• **THE TASK**: Return the lines from the one containing "## Properties" through the one containing "[[Back to Model", both included, copied exactly and with nothing else.

DATA UNDER STUDY: Begin

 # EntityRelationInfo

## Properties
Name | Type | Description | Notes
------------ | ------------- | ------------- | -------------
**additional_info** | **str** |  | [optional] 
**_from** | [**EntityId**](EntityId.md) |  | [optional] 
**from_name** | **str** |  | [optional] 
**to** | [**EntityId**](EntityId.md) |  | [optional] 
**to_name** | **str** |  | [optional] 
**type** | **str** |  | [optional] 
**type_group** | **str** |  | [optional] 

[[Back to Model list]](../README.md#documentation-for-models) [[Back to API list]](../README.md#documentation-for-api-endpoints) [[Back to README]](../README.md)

DATA UNDER STUDY: End
DATA UNDER STUDY: Begin

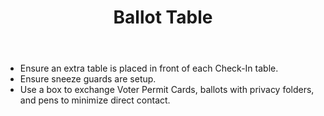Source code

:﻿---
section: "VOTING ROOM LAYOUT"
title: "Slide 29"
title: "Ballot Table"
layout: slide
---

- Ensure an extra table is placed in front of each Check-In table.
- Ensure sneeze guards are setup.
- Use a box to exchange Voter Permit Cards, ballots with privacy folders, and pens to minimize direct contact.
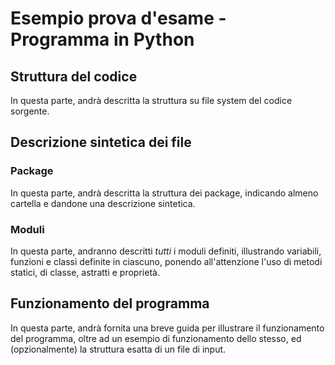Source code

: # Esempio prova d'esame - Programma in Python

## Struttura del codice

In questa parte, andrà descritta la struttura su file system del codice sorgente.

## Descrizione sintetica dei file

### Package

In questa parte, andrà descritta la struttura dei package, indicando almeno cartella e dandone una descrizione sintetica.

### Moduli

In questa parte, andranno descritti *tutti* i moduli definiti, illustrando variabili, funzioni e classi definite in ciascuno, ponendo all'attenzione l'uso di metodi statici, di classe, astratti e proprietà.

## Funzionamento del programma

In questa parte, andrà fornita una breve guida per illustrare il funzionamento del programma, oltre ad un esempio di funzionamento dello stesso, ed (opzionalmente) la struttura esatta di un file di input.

DATA UNDER STUDY: End
DATA UNDER STUDY: Begin

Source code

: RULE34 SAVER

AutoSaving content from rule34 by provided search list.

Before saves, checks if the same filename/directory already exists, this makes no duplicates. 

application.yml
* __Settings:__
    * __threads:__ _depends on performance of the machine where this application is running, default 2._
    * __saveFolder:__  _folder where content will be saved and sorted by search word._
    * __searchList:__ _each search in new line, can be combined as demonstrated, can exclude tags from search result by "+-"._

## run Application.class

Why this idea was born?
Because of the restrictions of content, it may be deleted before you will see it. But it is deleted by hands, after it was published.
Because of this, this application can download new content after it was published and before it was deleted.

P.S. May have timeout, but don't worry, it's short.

DATA UNDER STUDY: End

• **EXERCISE OUTPUT**:
## Properties
Name | Type | Description | Notes
------------ | ------------- | ------------- | -------------
**additional_info** | **str** |  | [optional] 
**_from** | [**EntityId**](EntityId.md) |  | [optional] 
**from_name** | **str** |  | [optional] 
**to** | [**EntityId**](EntityId.md) |  | [optional] 
**to_name** | **str** |  | [optional] 
**type** | **str** |  | [optional] 
**type_group** | **str** |  | [optional] 

[[Back to Model list]](../README.md#documentation-for-models) [[Back to API list]](../README.md#documentation-for-api-endpoints) [[Back to README]](../README.md)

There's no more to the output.